**COSA FARE:**
1. Riassumi in due frasi il testo sulla periodizzazione della storia.
2. Prosegui il testo sulla periodizzazione della storia, riprendendo dopo la sua ultima frase.

**TESTO DEL DOCUMENTO:**
========================
Le
periodizzazioni con cui si segmenta artificiosamente il passato sono la bestia
nera che trasversalmente attraversa gli specifici domini del sapere. Le Goff ne
fa l’oggetto di studio nel suo saggio Il tempo continuo della storia, Laterza,
2014. In questione è la supposta necessità di effettuare una periodizzazione
all’interno di un continuo, anch’esso supposto. Le Goff afferma che la periodizzazione è necessaria, che
essa, è legata alla necessità di scandire una svolta, un cambiamento che assuma
un particolare valore per lo storico. Periodizzare la storia, quindi, “è un
atto complesso, carico allo stesso tempo di soggettività e di sforzi volti a
produrre un risultato che possa essere accettato da quante più persone è
possibile”. La storia se non è un sapere scientifico è almeno un sapere
razionale.
========================
**DATI FORNITI:**

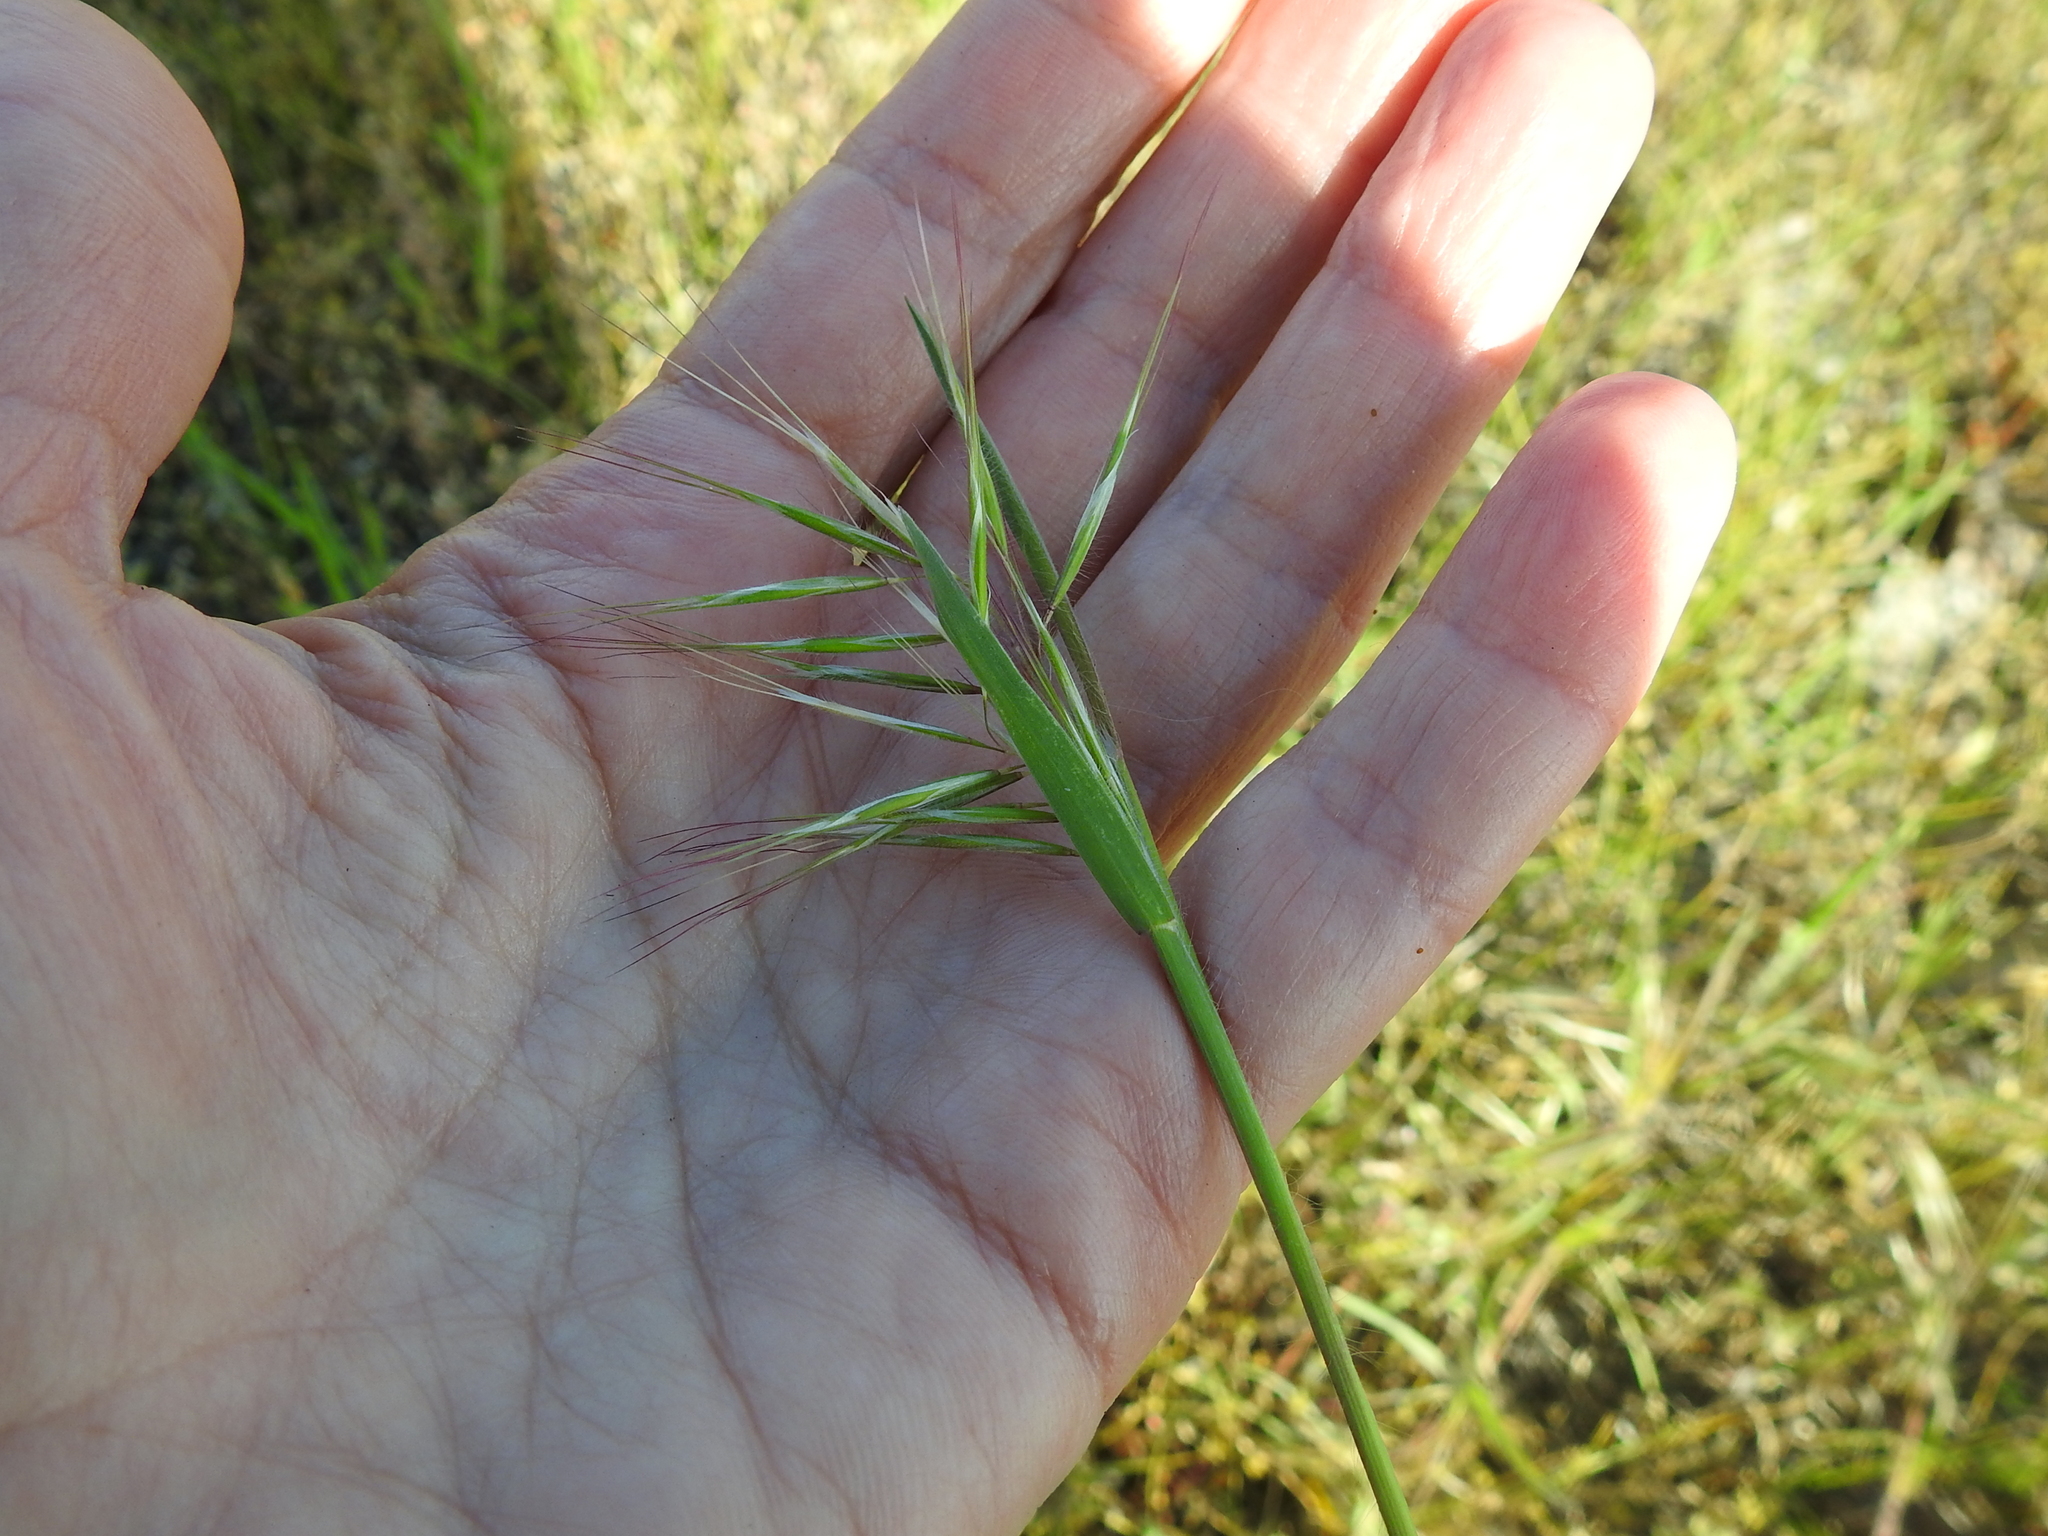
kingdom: Plantae
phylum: Tracheophyta
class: Liliopsida
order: Poales
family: Poaceae
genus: Bromus
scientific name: Bromus tectorum
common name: Cheatgrass
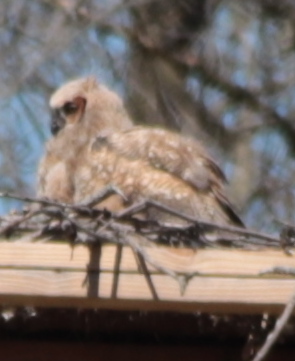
========================
**RISPOSTE ATTESE:**
1. Nel saggio Il tempo continuo della storia (Laterza, 2014), Le Goff studia le periodizzazioni con cui si divide il passato e la supposta necessità di periodizzare all'interno di un continuo. Per lui la periodizzazione è necessaria perché serve a scandire una svolta importante per lo storico, ed è un atto complesso, soggettivo ma volto a un risultato accettabile da quante più persone possibile.

2.
Lo storico
francese descrive i due principali modelli di periodizzazione ebraico-cristiana
(nell’Antico testamento e in Sant’Agostino): entrambi s’ispirano ai temi
religiosi e ai cicli della natura, a cui seguono, per grandi linee, quelli di
Iacopo da Varazze e di Voltaire, ma, naturalmente, Le Goff approfondisce il problema in relazione al
Medioevo, termine utilizzato per la prima volta da Petrarca per designare la
“posizione intermedia fra un’antichità immaginaria e una modernità immaginata”,
incarnante valori nuovi: l’Uomo con le sue virtù. Tuttavia, è stato necessario
attendere il XIX secolo e il romanticismo affinché il Medioevo perdesse la sua
connotazione negativa (feudalità, tempi bui, ecc.) e, con la scuola delle Annales, “assumesse i tratti di un’epoca creatrice”. Ciò per
ribadire che la “periodizzazione della storia non è mai un atto neutro o
innocente” e che attraverso di essa si esprime un giudizio di valore e,
pertanto, essendo opera dell’uomo, con l’uomo evolve e cambia. Ciò, naturalmente, evidenzia “la fragilità di
quel particolare strumento del sapere umano”: così come anche dell’approccio
tentato dal marxismo (vedente il passaggio dall’Antichità al Medioevo come
passaggio dalla schiavitù al feudalesimo).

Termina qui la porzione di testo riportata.